START DATA PROVIDED
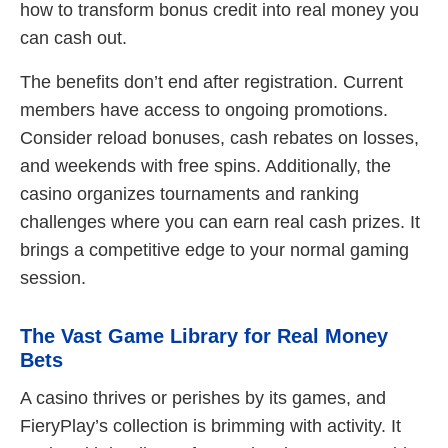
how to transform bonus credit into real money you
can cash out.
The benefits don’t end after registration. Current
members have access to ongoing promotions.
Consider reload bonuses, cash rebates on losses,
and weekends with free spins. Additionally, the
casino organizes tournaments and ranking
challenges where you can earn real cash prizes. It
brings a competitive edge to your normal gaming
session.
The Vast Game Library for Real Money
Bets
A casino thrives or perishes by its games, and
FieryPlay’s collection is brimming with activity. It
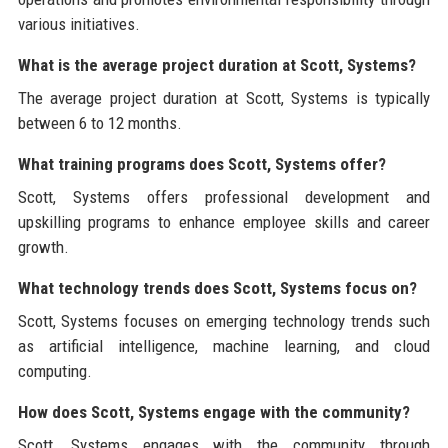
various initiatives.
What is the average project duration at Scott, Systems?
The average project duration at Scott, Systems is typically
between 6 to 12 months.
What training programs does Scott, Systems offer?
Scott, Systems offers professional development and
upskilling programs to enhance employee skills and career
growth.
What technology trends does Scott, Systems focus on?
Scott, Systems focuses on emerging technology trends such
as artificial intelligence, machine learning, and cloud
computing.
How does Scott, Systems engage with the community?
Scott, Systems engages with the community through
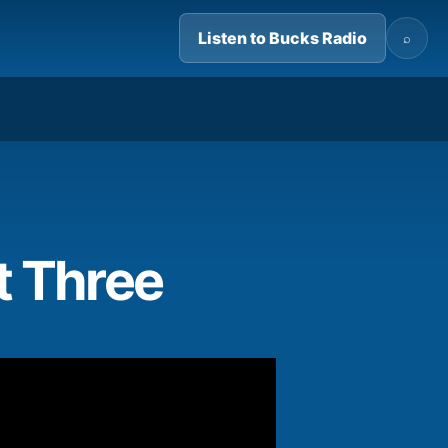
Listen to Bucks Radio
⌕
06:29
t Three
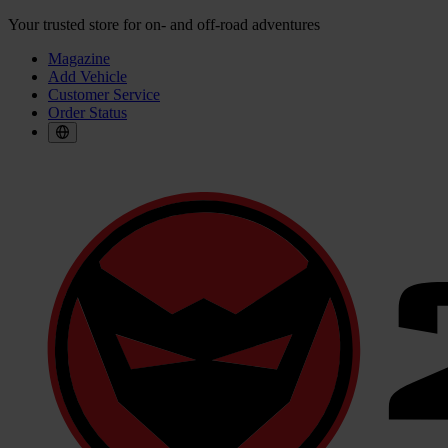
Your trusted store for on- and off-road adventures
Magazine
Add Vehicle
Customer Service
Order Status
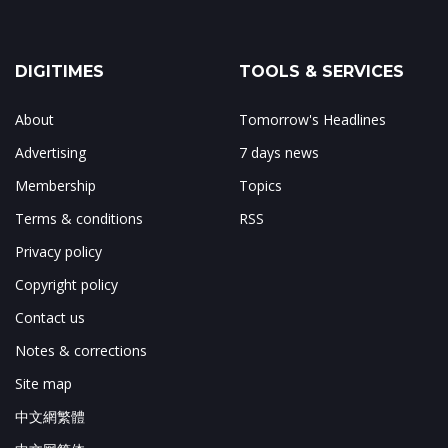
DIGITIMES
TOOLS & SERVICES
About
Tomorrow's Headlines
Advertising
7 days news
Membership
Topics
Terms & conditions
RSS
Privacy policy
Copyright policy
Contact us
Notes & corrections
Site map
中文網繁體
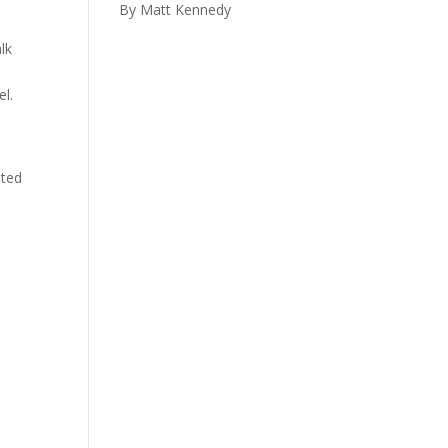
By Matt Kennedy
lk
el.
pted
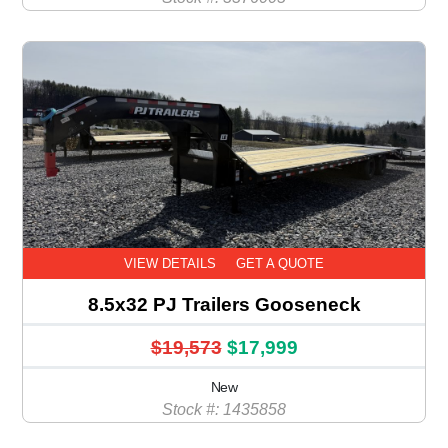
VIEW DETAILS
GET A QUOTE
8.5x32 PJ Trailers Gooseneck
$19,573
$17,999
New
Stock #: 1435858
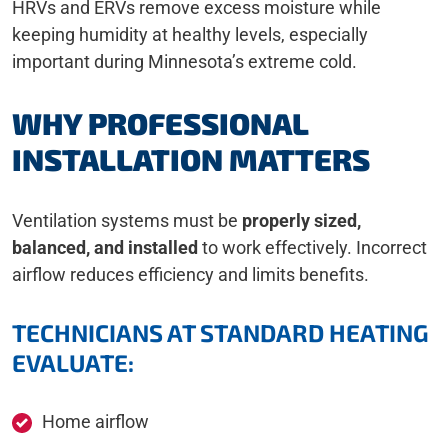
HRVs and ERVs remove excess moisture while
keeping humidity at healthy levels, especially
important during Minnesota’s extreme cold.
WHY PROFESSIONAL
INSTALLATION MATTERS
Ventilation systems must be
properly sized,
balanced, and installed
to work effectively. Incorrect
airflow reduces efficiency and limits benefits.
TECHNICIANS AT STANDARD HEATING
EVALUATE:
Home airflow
END DATA PROVIDED
### TASK STATEMENT
From the first line to the last, output the data exactly, without the pictures.

### REPLY
how to transform bonus credit into real money you
can cash out.
The benefits don’t end after registration. Current
members have access to ongoing promotions.
Consider reload bonuses, cash rebates on losses,
and weekends with free spins. Additionally, the
casino organizes tournaments and ranking
challenges where you can earn real cash prizes. It
brings a competitive edge to your normal gaming
session.
The Vast Game Library for Real Money
Bets
A casino thrives or perishes by its games, and
FieryPlay’s collection is brimming with activity. It
various initiatives.
What is the average project duration at Scott, Systems?
The average project duration at Scott, Systems is typically
between 6 to 12 months.
What training programs does Scott, Systems offer?
Scott, Systems offers professional development and
upskilling programs to enhance employee skills and career
growth.
What technology trends does Scott, Systems focus on?
Scott, Systems focuses on emerging technology trends such
as artificial intelligence, machine learning, and cloud
computing.
How does Scott, Systems engage with the community?
Scott, Systems engages with the community through
Listen to Bucks Radio
⌕
06:29
t Three
Your trusted store for on- and off-road adventures
Magazine
Add Vehicle
Customer Service
Order Status
DIGITIMES
TOOLS & SERVICES
About
Tomorrow's Headlines
Advertising
7 days news
Membership
Topics
Terms & conditions
RSS
Privacy policy
Copyright policy
Contact us
Notes & corrections
Site map
中文網繁體
By Matt Kennedy
lk
el.
pted
VIEW DETAILS
GET A QUOTE
8.5x32 PJ Trailers Gooseneck
$19,573
$17,999
New
Stock #: 1435858
HRVs and ERVs remove excess moisture while
keeping humidity at healthy levels, especially
important during Minnesota’s extreme cold.
WHY PROFESSIONAL
INSTALLATION MATTERS
Ventilation systems must be
properly sized,
balanced, and installed
to work effectively. Incorrect
airflow reduces efficiency and limits benefits.
TECHNICIANS AT STANDARD HEATING
EVALUATE:
Home airflow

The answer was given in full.